* TEXTAUSSCHNITT
Wir haben eher eine psychologische als eine realwirtschaftliche Krise

Ausgabe #2/2016 • Sparkassen

"Wir haben eher eine psychologische als eine realwirtschaftliche Krise"

Ewald Nowotny, Gouverneur der Österreichischen Nationalbank, und Thomas Uher, Vorstandsvorsitzender der Erste Bank Oesterreich, über Null-Zins-Politik, fehlende Investitionen der Unternehmen und die psychologische Krise der heimischen Wirtschaft.

HERR NOWOTNY, ANFANG MÄRZ IST DER LEITZINSSATZ DER EUROPÄISCHEN ZENTRALBANK AUF NULL GESENKT WORDEN. WELCHE FOLGEN WIRD DIESE MASSNAHME HABEN?
Nowotny: Das schwache Wirtschaftswachstum und die niedrige Inflation machten diese Maßnahme notwendig. Wir haben verschiedene Formen der Liquiditätsversorgung eingesetzt, wie günstige Kredite an Banken, den groß angelegten Einkauf von Staatsanleihen und auch die negativen Zinsen für Bankeinlagen bei der EZB – die Banken bezahlen heute quasi eine Behaltegebühr für die Einlagen an die EZB. Damit konnte ein Abgleiten in eine Deflation und infolge eine Spirale nach unten verhindert werden.

HERR UHER, IST AUS SICHT EINER DER GRÖSSTEN HEIMISCHEN BANKEN DAS ZIEL DER EZB DAMIT ERREICHT WORDEN?

* BEREITGESTELLTES MATERIAL
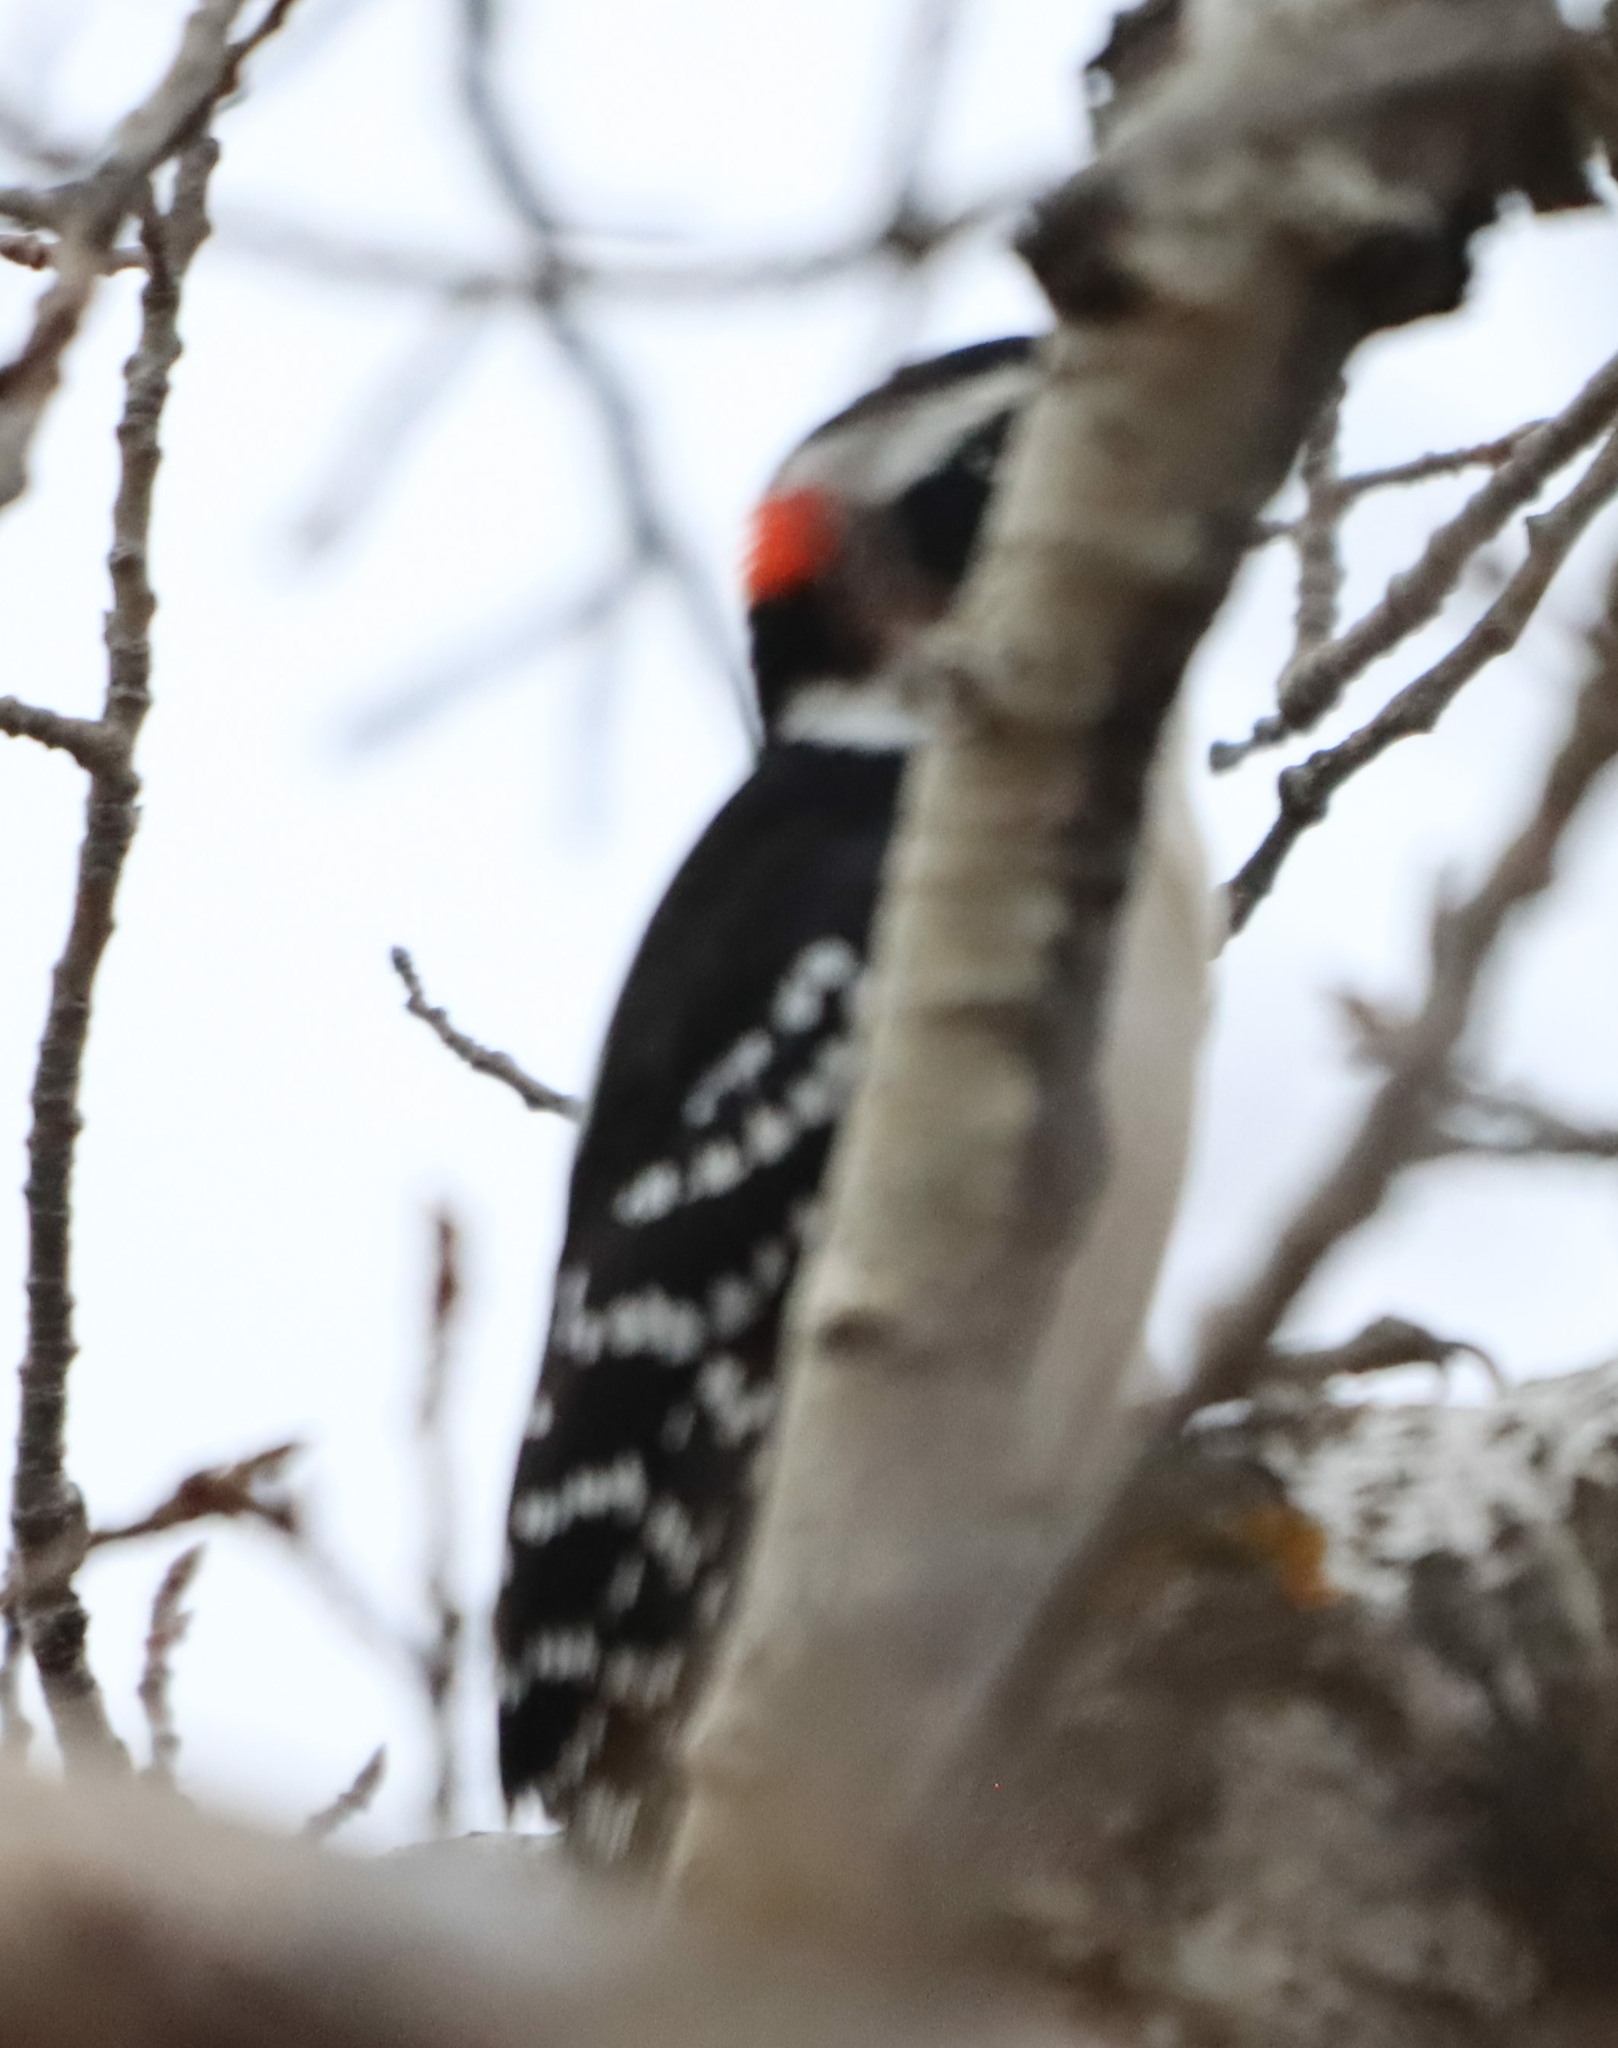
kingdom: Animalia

* SCHRIFTLICHE AUFGABEN
1. Zitieren Sie bitte aus dem Interview zur Null-Zins-Politik alles von „Ewald Nowotny, Gouverneur“ bis hinunter zu „DIESE MASSNAHME HABEN?“.
2. Was bezahlen die Banken laut Nowotny im Interview zur Null-Zins-Politik heute quasi an die EZB?
3. Schreiben Sie das Interview zur Null-Zins-Politik im Anschluss an die zuletzt gestellte Frage weiter.

* ERGEBNISSE JE AUFGABE
1.
Ewald Nowotny, Gouverneur der Österreichischen Nationalbank, und Thomas Uher, Vorstandsvorsitzender der Erste Bank Oesterreich, über Null-Zins-Politik, fehlende Investitionen der Unternehmen und die psychologische Krise der heimischen Wirtschaft.

HERR NOWOTNY, ANFANG MÄRZ IST DER LEITZINSSATZ DER EUROPÄISCHEN ZENTRALBANK AUF NULL GESENKT WORDEN. WELCHE FOLGEN WIRD DIESE MASSNAHME HABEN?

2. Eine Behaltegebühr für die Einlagen.

3.
Uher: Uns als Bank hat dieser Schritt das Leben nicht gerade einfacher gemacht. Für Erste Bank und Sparkassen war Liquidität bisher einer der großen kompetitiven Vorteile. Wir haben immer sehr hohe Einlagen gehabt, und durch diese sehr großzügige Politik der EZB ist dieser Wettbewerbsvorteil beseitigt worden. Wir haben gelernt, auf geänderte Rahmenbedingungen zu reagieren. Trotzdem glaube ich, dass die Geldpolitik mittlerweile an ihre Grenzen stößt und sich gleichzeitig nichts an der psychologischen Krise geändert hat.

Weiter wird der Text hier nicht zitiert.